5. Very important: At this step, do nothing. Don’t move the scallops. Don’t touch them. Don’t even look at them. Scallops will need at least 2 minutes of contact on this side with that hot pan to create good color (and therefore flavor).

6. After 2 minutes, carefully take the tip of a metal spatula and lift up a corner of a scallop so you can peek beneath it. If you’ve had problems with sticking in the past, either try a different pan or wait a bit longer (the protein will literally release itself from the pan most of the time if you’ve waited long enough and not panicked and gone in there with four spatulas and a crowbar). Do you see a pale, anemic scallop, or are you saying “Hello, beautiful”? If the former, wait a bit longer; if the latter, gently tease the scallop off the bottom of the pan and flip it over.

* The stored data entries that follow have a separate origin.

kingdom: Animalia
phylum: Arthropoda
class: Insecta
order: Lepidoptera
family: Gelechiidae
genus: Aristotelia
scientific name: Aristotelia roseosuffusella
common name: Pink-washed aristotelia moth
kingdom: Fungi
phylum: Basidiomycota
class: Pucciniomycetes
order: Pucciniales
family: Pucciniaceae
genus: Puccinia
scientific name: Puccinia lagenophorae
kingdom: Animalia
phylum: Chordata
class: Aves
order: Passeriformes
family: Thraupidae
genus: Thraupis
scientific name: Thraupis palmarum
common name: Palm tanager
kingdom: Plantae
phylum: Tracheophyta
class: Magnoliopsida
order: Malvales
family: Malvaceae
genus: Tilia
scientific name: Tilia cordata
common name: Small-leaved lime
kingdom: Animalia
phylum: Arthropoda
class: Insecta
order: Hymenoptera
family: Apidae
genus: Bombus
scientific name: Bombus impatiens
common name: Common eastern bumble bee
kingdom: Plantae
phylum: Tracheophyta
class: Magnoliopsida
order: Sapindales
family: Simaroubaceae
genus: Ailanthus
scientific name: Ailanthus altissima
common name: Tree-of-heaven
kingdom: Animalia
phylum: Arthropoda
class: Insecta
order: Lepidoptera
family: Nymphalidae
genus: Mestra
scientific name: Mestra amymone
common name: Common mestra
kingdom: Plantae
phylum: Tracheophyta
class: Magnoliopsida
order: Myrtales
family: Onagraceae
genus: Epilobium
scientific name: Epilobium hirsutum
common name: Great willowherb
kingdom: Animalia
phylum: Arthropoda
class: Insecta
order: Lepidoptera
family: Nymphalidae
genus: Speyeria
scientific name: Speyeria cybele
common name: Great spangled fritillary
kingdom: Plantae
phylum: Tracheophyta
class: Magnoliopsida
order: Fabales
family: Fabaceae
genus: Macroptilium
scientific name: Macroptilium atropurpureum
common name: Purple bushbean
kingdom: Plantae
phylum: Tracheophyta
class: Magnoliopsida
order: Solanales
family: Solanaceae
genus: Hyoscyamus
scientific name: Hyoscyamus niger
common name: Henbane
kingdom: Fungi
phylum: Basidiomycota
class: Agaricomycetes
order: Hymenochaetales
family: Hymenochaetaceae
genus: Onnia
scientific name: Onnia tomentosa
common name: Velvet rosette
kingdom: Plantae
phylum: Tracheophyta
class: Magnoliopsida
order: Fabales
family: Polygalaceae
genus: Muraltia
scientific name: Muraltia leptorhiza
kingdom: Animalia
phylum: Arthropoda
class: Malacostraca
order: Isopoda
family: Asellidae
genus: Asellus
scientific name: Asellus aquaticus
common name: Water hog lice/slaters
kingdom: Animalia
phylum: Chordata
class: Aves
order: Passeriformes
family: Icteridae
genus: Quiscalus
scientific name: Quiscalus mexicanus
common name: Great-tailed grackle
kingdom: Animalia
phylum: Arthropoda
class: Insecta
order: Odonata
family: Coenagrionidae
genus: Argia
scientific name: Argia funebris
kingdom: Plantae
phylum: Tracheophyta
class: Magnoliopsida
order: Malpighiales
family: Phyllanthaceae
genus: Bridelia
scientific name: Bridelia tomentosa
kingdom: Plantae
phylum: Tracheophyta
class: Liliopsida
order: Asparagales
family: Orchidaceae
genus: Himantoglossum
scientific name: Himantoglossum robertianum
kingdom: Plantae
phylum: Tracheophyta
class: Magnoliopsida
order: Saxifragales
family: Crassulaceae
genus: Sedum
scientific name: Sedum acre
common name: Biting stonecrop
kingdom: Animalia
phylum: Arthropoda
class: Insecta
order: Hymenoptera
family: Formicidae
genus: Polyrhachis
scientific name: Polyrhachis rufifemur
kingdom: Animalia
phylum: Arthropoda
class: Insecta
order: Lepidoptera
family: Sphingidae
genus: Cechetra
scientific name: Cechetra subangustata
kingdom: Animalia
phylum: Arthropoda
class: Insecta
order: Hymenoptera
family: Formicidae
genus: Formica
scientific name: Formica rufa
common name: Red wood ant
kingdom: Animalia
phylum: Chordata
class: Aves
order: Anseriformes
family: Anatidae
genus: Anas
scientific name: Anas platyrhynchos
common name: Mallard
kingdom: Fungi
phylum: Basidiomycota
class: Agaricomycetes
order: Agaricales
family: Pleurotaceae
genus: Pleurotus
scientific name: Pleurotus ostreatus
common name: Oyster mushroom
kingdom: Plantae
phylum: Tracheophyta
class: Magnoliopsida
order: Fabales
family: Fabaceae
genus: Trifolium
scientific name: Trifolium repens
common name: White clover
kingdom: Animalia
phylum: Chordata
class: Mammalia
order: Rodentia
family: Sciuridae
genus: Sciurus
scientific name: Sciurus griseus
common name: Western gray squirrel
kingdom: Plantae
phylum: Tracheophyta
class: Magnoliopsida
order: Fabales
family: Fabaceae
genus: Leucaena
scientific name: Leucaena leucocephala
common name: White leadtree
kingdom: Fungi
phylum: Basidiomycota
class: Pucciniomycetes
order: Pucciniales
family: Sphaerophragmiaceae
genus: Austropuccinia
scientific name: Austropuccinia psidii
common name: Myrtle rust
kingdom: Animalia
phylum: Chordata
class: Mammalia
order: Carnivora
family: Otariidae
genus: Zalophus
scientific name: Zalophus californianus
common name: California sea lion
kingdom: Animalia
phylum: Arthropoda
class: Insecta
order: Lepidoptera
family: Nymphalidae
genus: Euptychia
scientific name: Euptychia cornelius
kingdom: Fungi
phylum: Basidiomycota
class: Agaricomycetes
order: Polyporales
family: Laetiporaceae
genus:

7. What you do next depends on your likes and dislikes. I cook my scallops, if they are somewhat large (at least ¾ inch tall), for only 1 minute on the opposite side (only 30 seconds if they are smaller). I like my scallops crusty and brown on the top and medium rare in the middle. If you’ve never tried a scallop this way, please do. It will literally taste like a different type of seafood compared to a well-done scallop—a better, more lovely type of seafood.